WHAT YOU HAVE TO DO ->
From the records below, please set down the lines starting at the line that contains "### 2.1 Frontend Technologies" and ending at the line that contains "- **Version Control**: Git", with both of those lines included and every line copied word for word.

RECORDS TO PROCESS ->
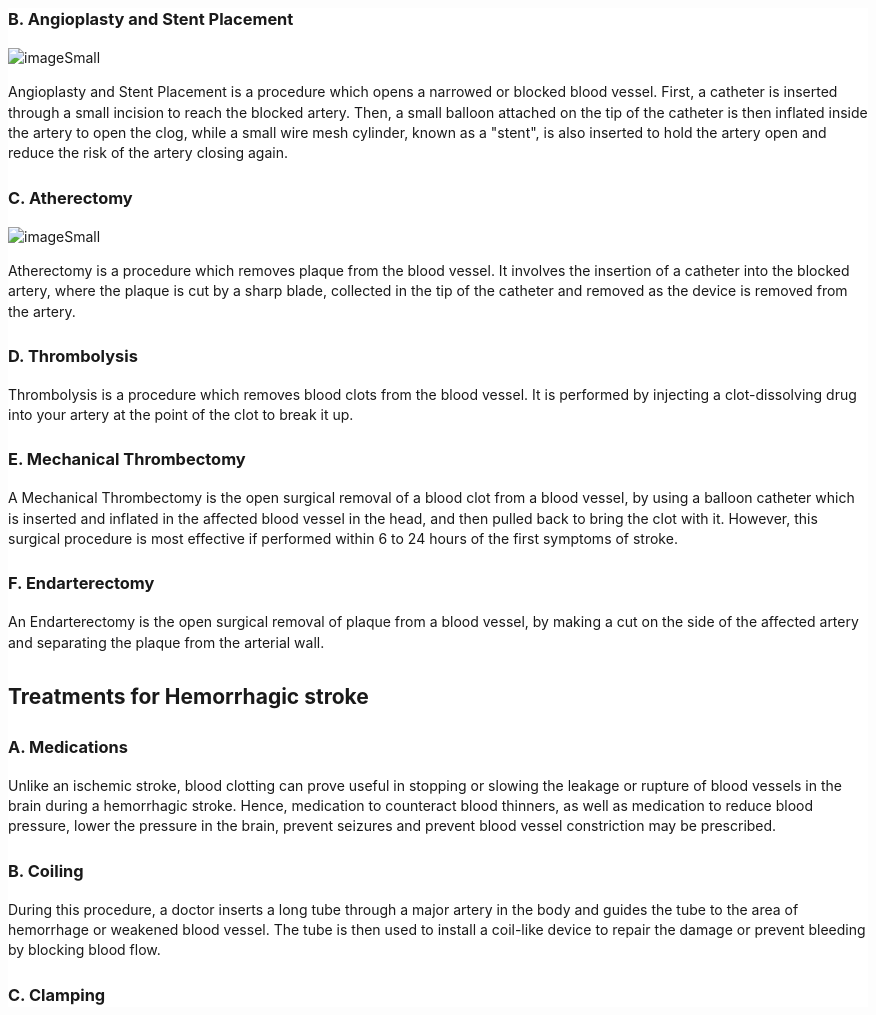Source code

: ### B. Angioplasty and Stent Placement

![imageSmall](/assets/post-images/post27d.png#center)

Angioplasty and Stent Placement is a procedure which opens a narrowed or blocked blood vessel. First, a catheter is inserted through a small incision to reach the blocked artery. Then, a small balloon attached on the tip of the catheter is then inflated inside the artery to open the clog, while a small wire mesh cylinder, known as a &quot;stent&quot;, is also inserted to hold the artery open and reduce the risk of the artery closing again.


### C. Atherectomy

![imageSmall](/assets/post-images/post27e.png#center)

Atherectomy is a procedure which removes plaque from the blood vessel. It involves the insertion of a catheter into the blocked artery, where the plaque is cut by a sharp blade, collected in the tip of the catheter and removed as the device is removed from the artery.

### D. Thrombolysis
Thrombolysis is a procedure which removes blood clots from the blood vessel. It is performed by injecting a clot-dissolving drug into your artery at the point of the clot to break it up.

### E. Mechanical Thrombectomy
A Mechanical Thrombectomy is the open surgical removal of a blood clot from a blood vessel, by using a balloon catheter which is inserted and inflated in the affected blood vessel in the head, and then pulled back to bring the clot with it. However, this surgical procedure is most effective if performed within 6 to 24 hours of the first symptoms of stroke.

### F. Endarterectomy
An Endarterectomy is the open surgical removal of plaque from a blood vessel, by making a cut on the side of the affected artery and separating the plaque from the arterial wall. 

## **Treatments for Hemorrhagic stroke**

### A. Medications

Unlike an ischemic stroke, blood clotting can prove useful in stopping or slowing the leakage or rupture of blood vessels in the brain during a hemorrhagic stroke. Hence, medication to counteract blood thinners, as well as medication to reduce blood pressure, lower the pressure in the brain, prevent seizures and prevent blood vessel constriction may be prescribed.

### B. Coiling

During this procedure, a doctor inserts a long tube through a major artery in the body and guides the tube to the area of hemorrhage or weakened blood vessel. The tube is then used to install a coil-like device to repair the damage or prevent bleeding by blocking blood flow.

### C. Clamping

--

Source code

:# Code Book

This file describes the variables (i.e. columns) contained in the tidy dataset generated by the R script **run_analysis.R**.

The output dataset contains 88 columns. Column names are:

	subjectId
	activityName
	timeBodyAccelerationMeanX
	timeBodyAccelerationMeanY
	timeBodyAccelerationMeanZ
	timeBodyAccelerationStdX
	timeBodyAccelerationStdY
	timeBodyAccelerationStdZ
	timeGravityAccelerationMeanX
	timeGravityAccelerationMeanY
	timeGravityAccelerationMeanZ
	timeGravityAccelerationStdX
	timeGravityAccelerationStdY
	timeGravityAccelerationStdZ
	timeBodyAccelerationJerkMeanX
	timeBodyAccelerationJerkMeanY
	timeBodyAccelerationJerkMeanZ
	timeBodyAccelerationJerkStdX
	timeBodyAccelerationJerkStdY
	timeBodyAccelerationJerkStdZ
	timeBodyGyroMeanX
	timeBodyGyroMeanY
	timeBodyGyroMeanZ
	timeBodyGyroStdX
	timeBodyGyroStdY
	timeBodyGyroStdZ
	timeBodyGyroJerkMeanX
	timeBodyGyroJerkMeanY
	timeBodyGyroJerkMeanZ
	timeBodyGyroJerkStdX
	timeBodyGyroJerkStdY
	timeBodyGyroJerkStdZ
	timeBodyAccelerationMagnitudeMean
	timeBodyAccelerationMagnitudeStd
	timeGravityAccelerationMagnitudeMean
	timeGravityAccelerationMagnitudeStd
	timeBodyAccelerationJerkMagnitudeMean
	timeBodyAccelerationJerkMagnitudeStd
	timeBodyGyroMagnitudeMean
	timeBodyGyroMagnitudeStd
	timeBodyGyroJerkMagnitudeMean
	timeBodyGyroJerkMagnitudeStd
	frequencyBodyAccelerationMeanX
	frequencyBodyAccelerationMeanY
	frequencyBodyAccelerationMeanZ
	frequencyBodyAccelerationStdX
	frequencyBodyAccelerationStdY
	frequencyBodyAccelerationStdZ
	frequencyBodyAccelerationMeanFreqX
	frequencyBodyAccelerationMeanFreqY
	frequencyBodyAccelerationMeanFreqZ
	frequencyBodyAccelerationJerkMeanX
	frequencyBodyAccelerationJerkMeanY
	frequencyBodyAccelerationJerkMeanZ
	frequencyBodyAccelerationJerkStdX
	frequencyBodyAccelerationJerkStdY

---

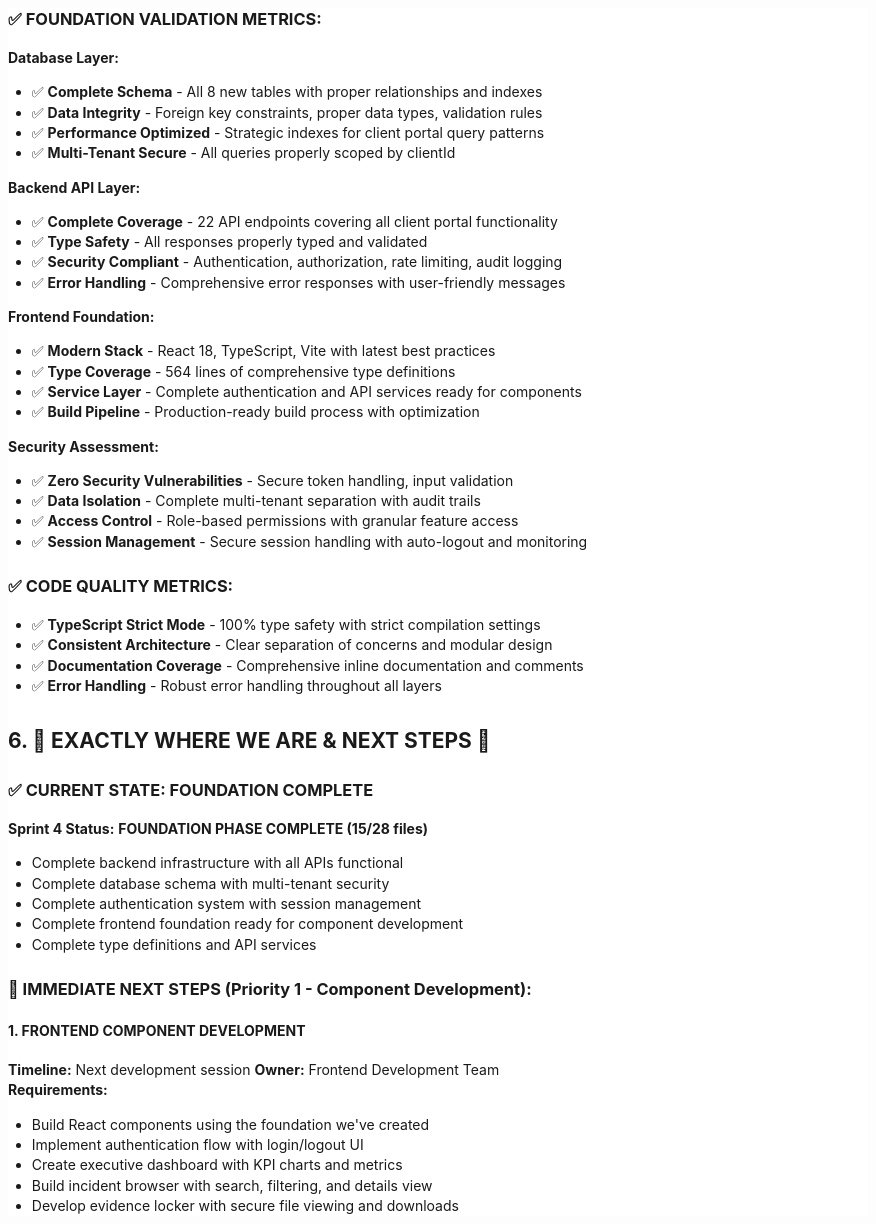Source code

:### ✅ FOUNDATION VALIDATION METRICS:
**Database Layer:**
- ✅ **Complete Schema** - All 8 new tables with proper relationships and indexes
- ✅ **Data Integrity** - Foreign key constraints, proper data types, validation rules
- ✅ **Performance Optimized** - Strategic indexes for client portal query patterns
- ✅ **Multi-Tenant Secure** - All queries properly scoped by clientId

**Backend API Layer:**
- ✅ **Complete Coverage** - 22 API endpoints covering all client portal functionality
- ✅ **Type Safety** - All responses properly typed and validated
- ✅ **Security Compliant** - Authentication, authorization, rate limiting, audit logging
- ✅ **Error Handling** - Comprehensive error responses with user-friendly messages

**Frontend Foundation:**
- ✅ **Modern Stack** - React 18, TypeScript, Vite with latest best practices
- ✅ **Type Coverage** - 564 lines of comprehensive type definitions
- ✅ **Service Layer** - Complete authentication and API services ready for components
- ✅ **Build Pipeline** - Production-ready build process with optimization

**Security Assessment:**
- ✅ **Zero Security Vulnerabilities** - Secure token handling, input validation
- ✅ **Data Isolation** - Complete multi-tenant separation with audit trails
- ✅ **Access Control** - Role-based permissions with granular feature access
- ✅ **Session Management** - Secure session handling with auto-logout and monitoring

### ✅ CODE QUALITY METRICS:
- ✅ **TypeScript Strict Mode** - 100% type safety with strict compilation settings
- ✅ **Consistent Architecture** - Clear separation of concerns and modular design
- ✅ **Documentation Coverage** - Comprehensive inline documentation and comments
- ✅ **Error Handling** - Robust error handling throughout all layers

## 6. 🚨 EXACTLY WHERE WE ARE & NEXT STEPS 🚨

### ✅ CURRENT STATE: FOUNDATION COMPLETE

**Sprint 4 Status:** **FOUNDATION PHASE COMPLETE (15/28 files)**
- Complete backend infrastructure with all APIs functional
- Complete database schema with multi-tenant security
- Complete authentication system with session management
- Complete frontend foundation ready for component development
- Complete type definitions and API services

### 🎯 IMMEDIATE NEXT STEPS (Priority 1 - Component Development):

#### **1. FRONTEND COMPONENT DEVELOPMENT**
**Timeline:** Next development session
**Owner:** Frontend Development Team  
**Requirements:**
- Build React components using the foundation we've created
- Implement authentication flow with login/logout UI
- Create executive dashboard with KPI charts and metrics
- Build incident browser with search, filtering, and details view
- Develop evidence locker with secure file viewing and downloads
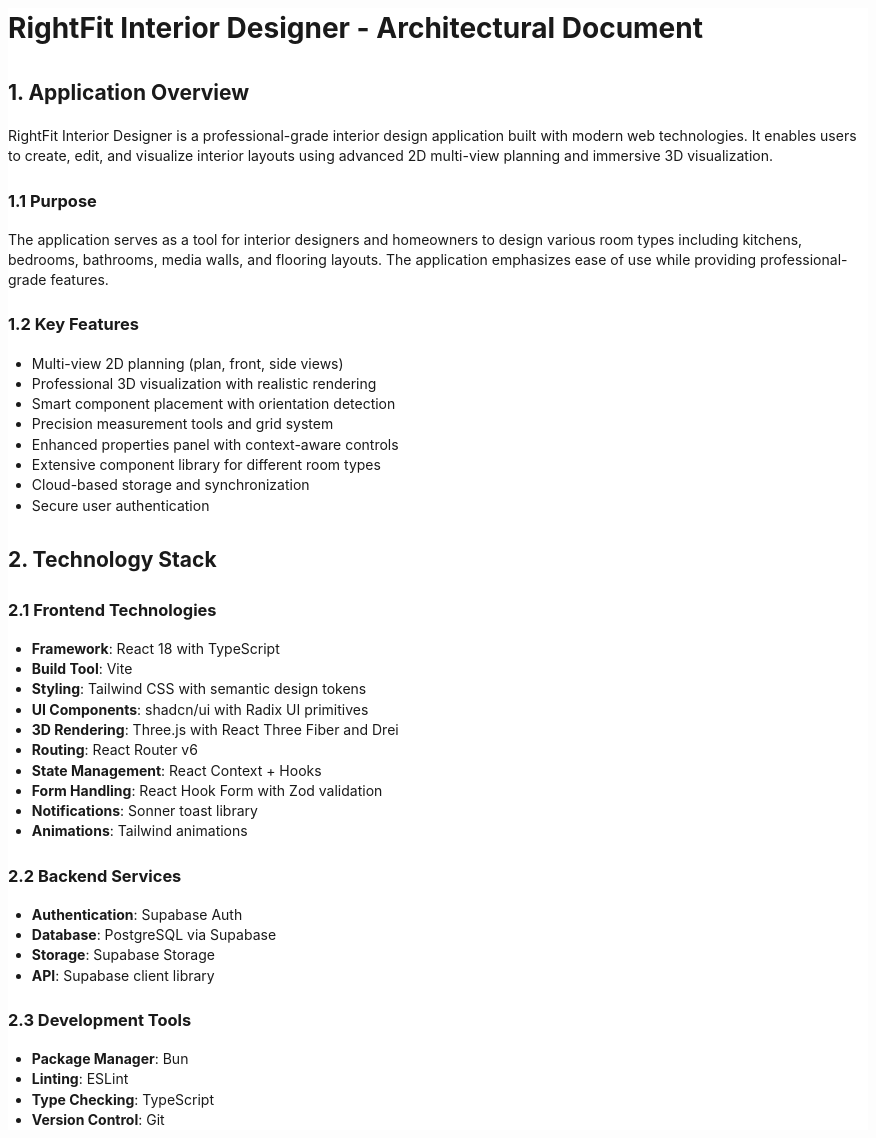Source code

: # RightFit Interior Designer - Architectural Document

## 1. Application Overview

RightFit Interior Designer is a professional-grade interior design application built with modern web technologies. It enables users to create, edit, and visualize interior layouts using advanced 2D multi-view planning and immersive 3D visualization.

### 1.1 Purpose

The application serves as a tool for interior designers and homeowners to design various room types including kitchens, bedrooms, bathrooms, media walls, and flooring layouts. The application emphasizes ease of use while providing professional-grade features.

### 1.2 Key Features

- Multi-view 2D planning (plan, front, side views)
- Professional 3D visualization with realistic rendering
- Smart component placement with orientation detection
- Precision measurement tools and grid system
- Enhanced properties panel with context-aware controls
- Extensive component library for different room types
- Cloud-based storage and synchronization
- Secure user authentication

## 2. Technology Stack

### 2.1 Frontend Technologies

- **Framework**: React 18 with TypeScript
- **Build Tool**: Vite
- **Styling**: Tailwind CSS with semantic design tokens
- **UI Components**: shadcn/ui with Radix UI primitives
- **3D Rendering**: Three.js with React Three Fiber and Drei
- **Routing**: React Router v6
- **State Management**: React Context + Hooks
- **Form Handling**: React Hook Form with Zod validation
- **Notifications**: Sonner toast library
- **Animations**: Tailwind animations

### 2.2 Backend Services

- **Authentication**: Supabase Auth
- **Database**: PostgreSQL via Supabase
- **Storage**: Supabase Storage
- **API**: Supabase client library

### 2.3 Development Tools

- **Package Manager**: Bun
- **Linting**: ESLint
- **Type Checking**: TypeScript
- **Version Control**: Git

SOLUTION FOR THIS PROBLEM ->
### 2.1 Frontend Technologies

- **Framework**: React 18 with TypeScript
- **Build Tool**: Vite
- **Styling**: Tailwind CSS with semantic design tokens
- **UI Components**: shadcn/ui with Radix UI primitives
- **3D Rendering**: Three.js with React Three Fiber and Drei
- **Routing**: React Router v6
- **State Management**: React Context + Hooks
- **Form Handling**: React Hook Form with Zod validation
- **Notifications**: Sonner toast library
- **Animations**: Tailwind animations

### 2.2 Backend Services

- **Authentication**: Supabase Auth
- **Database**: PostgreSQL via Supabase
- **Storage**: Supabase Storage
- **API**: Supabase client library

### 2.3 Development Tools

- **Package Manager**: Bun
- **Linting**: ESLint
- **Type Checking**: TypeScript
- **Version Control**: Git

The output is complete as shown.